3 out of 5
Directed by: Joe Berlinger and Bruce Sinofsky
I was but a wee kipper of 7 or so in 1990, when the events documentaried in Brother’s Keeper occurred. And while I wouldn’t expect wee-kipper me to be all that much interested in whatever was going on in the world outside of Teenage Mutant Ninja Turtles, I have always been a few degrees more “I don’t care” isolated than most, so: I have no idea whether or not the contested murder of farmer William Ward was a big enough deal that this film – were I more socially aware – would have captured interest simply for its subject matter.
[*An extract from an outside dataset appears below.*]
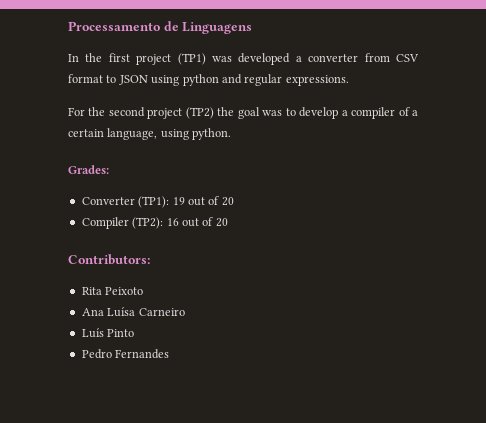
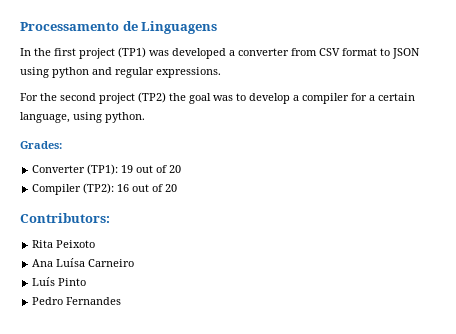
[398,107,410,116] of -> [351,93,367,101] for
I can intuit from a Connie Chung interview partially shown in the film and the Roger Ebert review of the flick that it was a legit ‘event,’ and maybe, along with O.J., one of those early examples of when media was giving the world a larger reach / opinion regarding the nonsense occurring elsewhere, but, all of that aside – without that context – it’s hard to muster much feeling regarding the subjects.
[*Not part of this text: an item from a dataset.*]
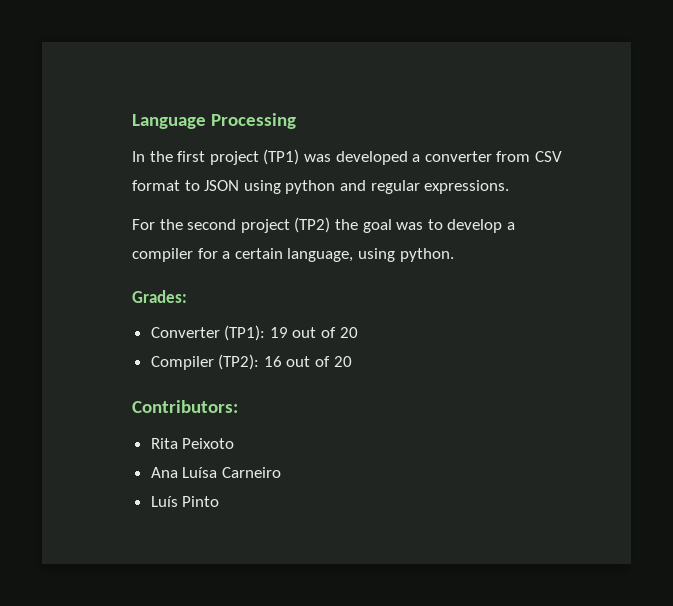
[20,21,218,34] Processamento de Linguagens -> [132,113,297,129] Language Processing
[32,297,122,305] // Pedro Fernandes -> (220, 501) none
That’s not to say it’s not an interesting, head-shaking-in-disbelief tale, but my standards for documentaries often ask what I’m bush-beating around above: would I care about this if I had no reason to?
Brother’s Keeper depicts the events around the death of Ward, one of four mostly illiterate brothers who lived in a rundown farmhouse together, stinkin’ up the joint, sleeping in the same bed, waved to by the locals but maybe considered oddballs; town fixtures, if you will. During the investigation into Ward’s death, “confessions” of murder from brother Delbert are drawn, and the case goes down some bizarre pathways of adding a sexual element as well, due to the discovery of some sperm on the body. Directors Berlinger and Sinofsky are excellent at capturing this naturalistically, circling around interviews on both sides of opinion (yes, it was “murder,” but an act of mercy; no, how could you think such a thing of such simple folk) and choosing to focus more on the way the town grows to support their own then making an grand direct statements about media or the sociology of stereotypes and assumptions regarding people of a certain type. However, going back to the context, I feel that this approach, which essentially strays from any sensationalist angle, would be riveting (a la that Ebert review) if I’d been relatively freshly exposed to only the sensationalist stuff at the time. Removed from that, it’s sort of hard to see how this was a big deal; how this could ever have been mistaken for a murder. There aren’t real stakes in the film – it’s almost a feel-good experience. And I accept that that is a structural decision, and I was not bored while viewing. But years on, this feels like a minor footnote, as opposed to, say, the recent O.J. series, which makes the historical impact of it clear even if you didn’t live through it. True, that’s a lame comparison, as we’re talking a celebrity trial versus what was a flash-in-the-pan focus, but that’s why we’re at three stars: Brother’s Keeper is an interesting story, but, for better or worse, as with the Ward brothers, it’s out of sight, out of mind.